If history is any indication, the expected March liftoff in interest rates is unlikely to have a significant impact on markets.
Since 1994, the market has gone down an average of merely 0.01 percent in the three months following the initial rate hikes, according to a recent analysis by Morningstar. After six months, the market was up by an average of 7.4 percent, and after 12 months, the market returned an average of 15 percent, according to Morningstar data.
The worst market downturns associated with rate hikes took place in 1994 and 1999, where the U.S. market tumbled more than 5 percent in the three months following the first 25 basis point rate increases. But in all cases, the market delivered positive returns one year after the liftoffs.
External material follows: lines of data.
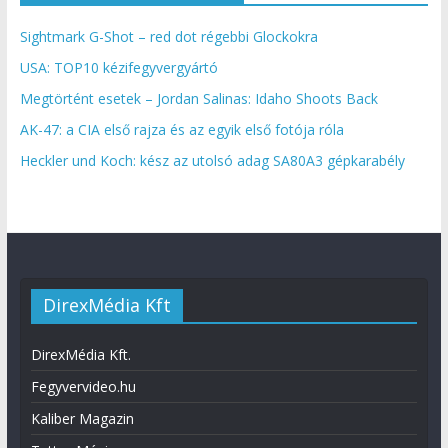
Sightmark G-Shot – red dot régebbi Glockokra
USA: TOP10 kézifegyvergyártó
Megtörtént esetek – Jordan Salinas: Idaho Shoots Back
AK-47: a CIA első rajza és az egyik első fotója róla
Heckler und Koch: kész az utolsó adag SA80A3 gépkarabély
DirexMédia Kft
DirexMédia Kft.
Fegyvervideo.hu
Kaliber Magazin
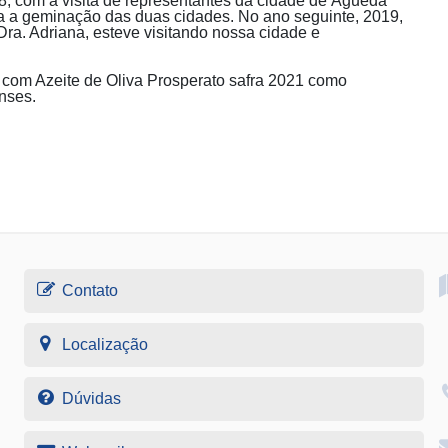
18, com a visita de representantes da cidade de Àgueda
ara a geminação das duas cidades. No ano seguinte, 2019,
Dra. Adriana, esteve visitando nossa cidade e
 com Azeite de Oliva Prosperato safra 2021 como
nses.
Contato
Localização
Dúvidas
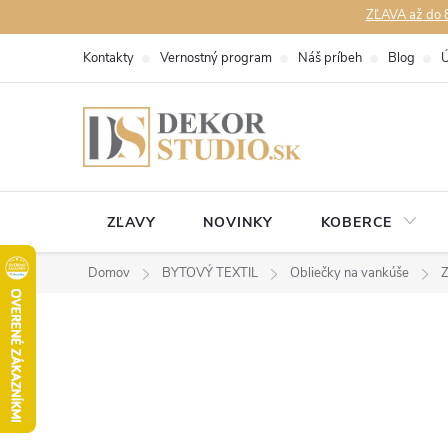
Prejsť
ZĽAVA až do 8
na
Kontakty
Vernostný program
Náš príbeh
Blog
Ú
obsah
ZĽAVY
NOVINKY
KOBERCE
Domov
BYTOVÝ TEXTIL
Obliečky na vankúše
Z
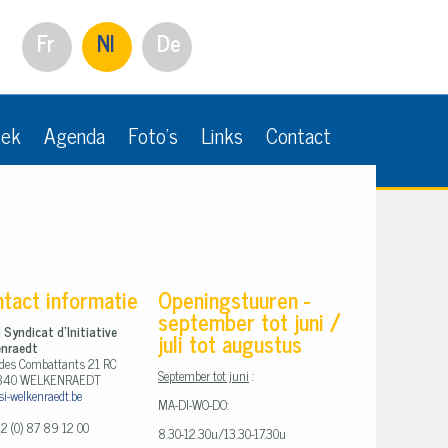
Fr
Nl
De
oek
Agenda
Foto's
Links
Contact
ntact informatie
Openingstuuren -
september tot juni /
 Syndicat d'Initiative
juli tot augustus
enraedt
 des Combattants 21 RC
September tot juni
:
840 WELKENRAEDT
si-welkenraedt.be
MA-DI-WO-DO:
2 (0) 87 89 12 00
8.30-12.30u/13.30-17.30u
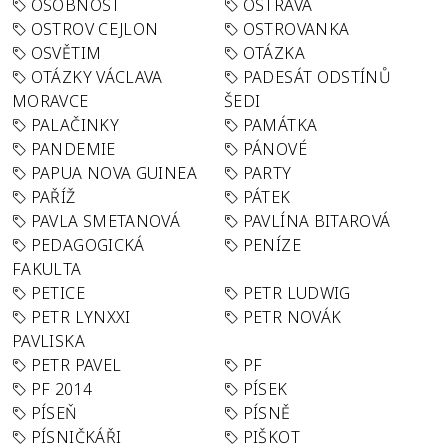
OSOBNOST
OSTRAVA
OSTROV CEJLON
OSTROVANKA
OSVĚTIM
OTÁZKA
OTÁZKY VÁCLAVA
PADESÁT ODSTÍNŮ
MORAVCE
ŠEDI
PALAČINKY
PAMÁTKA
PANDEMIE
PÁNOVÉ
PAPUA NOVA GUINEA
PARTY
PAŘÍŽ
PÁTEK
PAVLA SMETANOVÁ
PAVLÍNA BITAROVÁ
PEDAGOGICKÁ
PENÍZE
FAKULTA
PETICE
PETR LUDWIG
PETR LYNXXI
PETR NOVÁK
PAVLISKA
PETR PAVEL
PF
PF 2014
PÍSEK
PÍSEŇ
PÍSNĚ
PÍSNIČKÁŘI
PIŠKOT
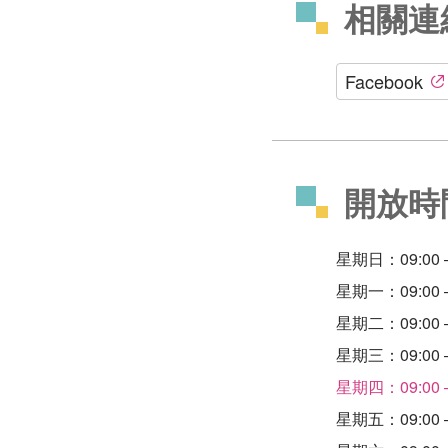
相關連
Facebook
開放時
星期日：09:00 –
星期一：09:00 –
星期二：09:00 –
星期三：09:00 –
星期四：09:00 –
星期五：09:00 –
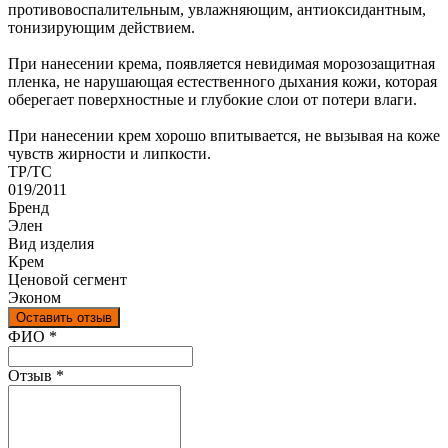
противовоспалительным, увлажняющим, антиоксидантным,
тонизирующим действием.
При нанесении крема, появляется невидимая морозозащитная
пленка, не нарушающая естественного дыхания кожи, которая
оберегает поверхностные и глубокие слои от потери влаги.
При нанесении крем хорошо впитывается, не вызывая на коже
чувств жирности и липкости.
ТР/ТС
019/2011
Бренд
Элен
Вид изделия
Крем
Ценовой сегмент
Эконом
Оставить отзыв
Ваш отзыв был отправлен!
ФИО
*
Отзыв
*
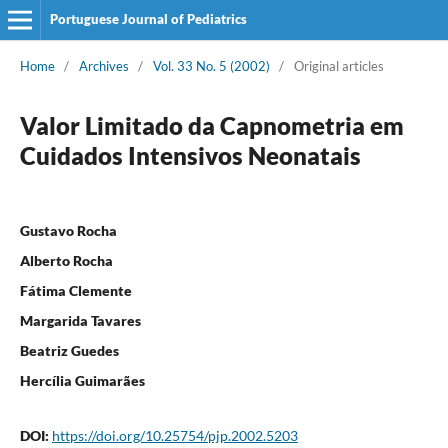
Portuguese Journal of Pediatrics
Home
/
Archives
/
Vol. 33 No. 5 (2002)
/
Original articles
Valor Limitado da Capnometria em
Cuidados Intensivos Neonatais
Gustavo Rocha
Alberto Rocha
Fátima Clemente
Margarida Tavares
Beatriz Guedes
Hercília Guimarães
DOI:
https://doi.org/10.25754/pjp.2002.5203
Morningstar attributed the positive market performances to the Federal Reserve’s transparent communication strategy. Because the Fed has been “openly signaling its intentions” since 1994, investors are able to price in looming rate hikes several months before they arrive.
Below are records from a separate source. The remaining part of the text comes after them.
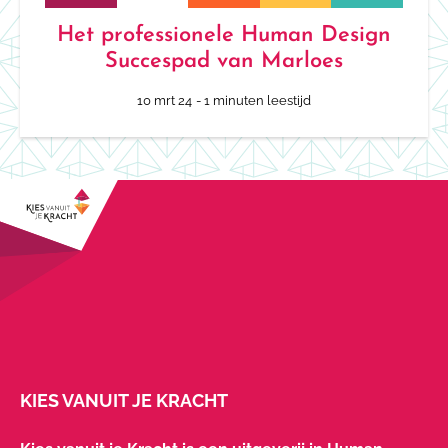
Het professionele Human Design
Succespad van Marloes
10 mrt 24
- 1 minuten leestijd
KIES VANUIT JE KRACHT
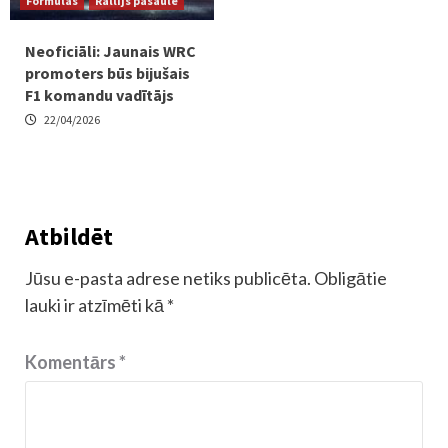
Formulas
Rallijs pasaulē
Neoficiāli: Jaunais WRC
promoters būs bijušais
F1 komandu vadītājs
22/04/2026
Atbildēt
Jūsu e-pasta adrese netiks publicēta.
Obligātie
lauki ir atzīmēti kā
*
Komentārs
*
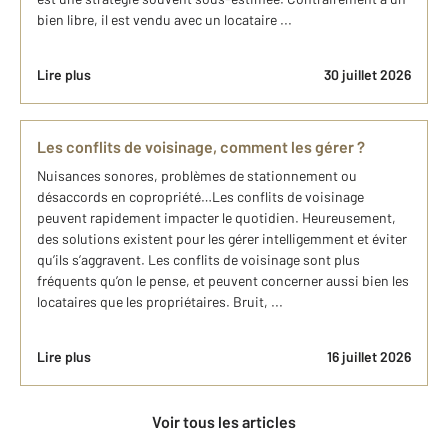
bien libre, il est vendu avec un locataire ...
Lire plus
30 juillet 2026
Les conflits de voisinage, comment les gérer ?
Nuisances sonores, problèmes de stationnement ou
désaccords en copropriété…Les conflits de voisinage
peuvent rapidement impacter le quotidien. Heureusement,
des solutions existent pour les gérer intelligemment et éviter
qu’ils s’aggravent. Les conflits de voisinage sont plus
fréquents qu’on le pense, et peuvent concerner aussi bien les
locataires que les propriétaires. Bruit, ...
Lire plus
16 juillet 2026
Voir tous les articles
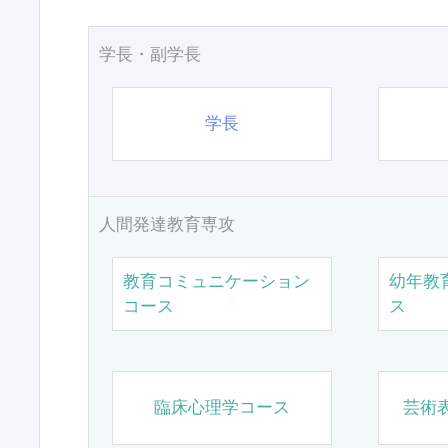
学長・副学長
学長
人間発達教育専攻
教育コミュニケーション
幼年教
コース
ス
臨床心理学コース
芸術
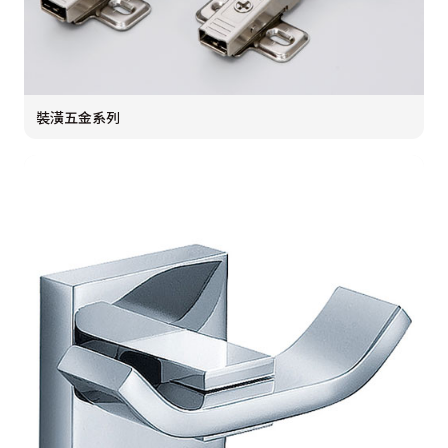
裝潢五金系列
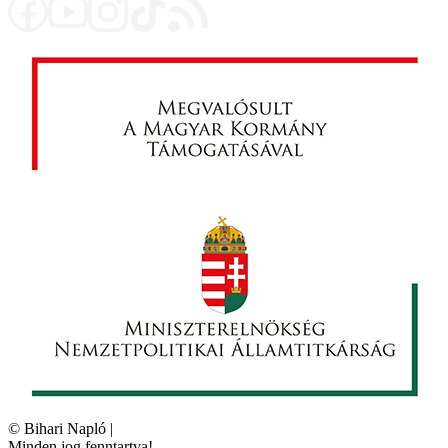
©
Bihari Napló
|
Minden jog fenntartva!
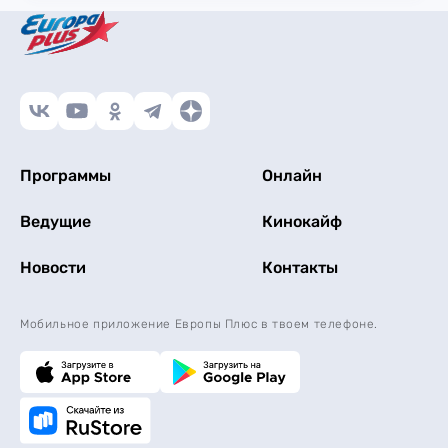
Программы
Онлайн
Ведущие
Кинокайф
Новости
Контакты
Мобильное приложение Европы Плюс в твоем телефоне.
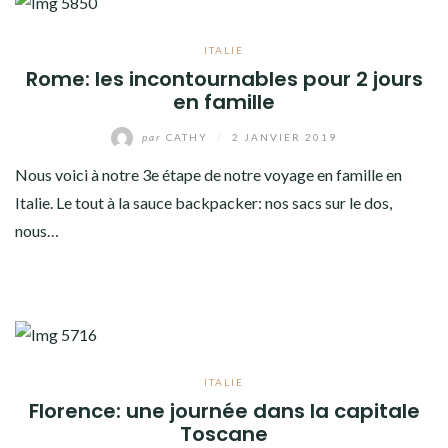
ITALIE
Rome: les incontournables pour 2 jours
en famille
par
CATHY
/
2 JANVIER 2019
Nous voici à notre 3e étape de notre voyage en famille en
Italie. Le tout à la sauce backpacker: nos sacs sur le dos,
nous…
ITALIE
Florence: une journée dans la capitale
Toscane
This time is no exception. Since as early as December, the Fed has been implying that its ultra-easy policy in response to the pandemic is coming to an end, citing persistent inflation. In January, the market reacted with heightened volatility and massive selloffs of growth stocks, which “tend to get hit harder during inflationary times because a significant part of their allure is their future earnings profile,” according to Morningstar.
The skyrocketing commodity prices following the Russia-Ukraine conflict have exacerbated central bankers’ inflation concerns. Earlier this month, Fed chair Jerome Powell said in a policy meeting that the rising commodity prices, particularly energy prices, are going to “work [their] way through the U.S. economy.” To curb the upward pressure on inflation, he was “inclined to propose and support a 25 basis point rate hike” that investors expect to be announced during the Federal Open Market Committee meeting on March 15 and 16.
“The economic outlook supports the Fed’s current plans to boost the federal funds rate in March and to begin to reduce their balance sheet over the summer,” said David Kelly, chief global strategist at J.P. Morgan Asset Management, in a note to investors on Monday. He added that several uncertainties will make the Fed more cautious about its tightening schedule.
For one, the Western response to Russia remains ambivalent. While European Union countries are expected to adopt sanctions against Russian oil giants, they have not pledged to stop oil imports from Russia all together. This hesitancy to cut all ties with Russia has thrown the commodity prices in limbo, Kelly said. Second, China is battling its worst coronavirus outbreak in two years, which might affect its manufacturing capacity and disrupt global supply chains.
“The Federal Reserve is likely to proceed with its plan to increase interest rates in 2022. As they do this, investors may want to shorten durations in fixed income and overweight value relative to growth within equities,” Kelly wrote. “However, it should be emphasized that the Fed will be particularly cautious in tightening because of heightened uncertainty.”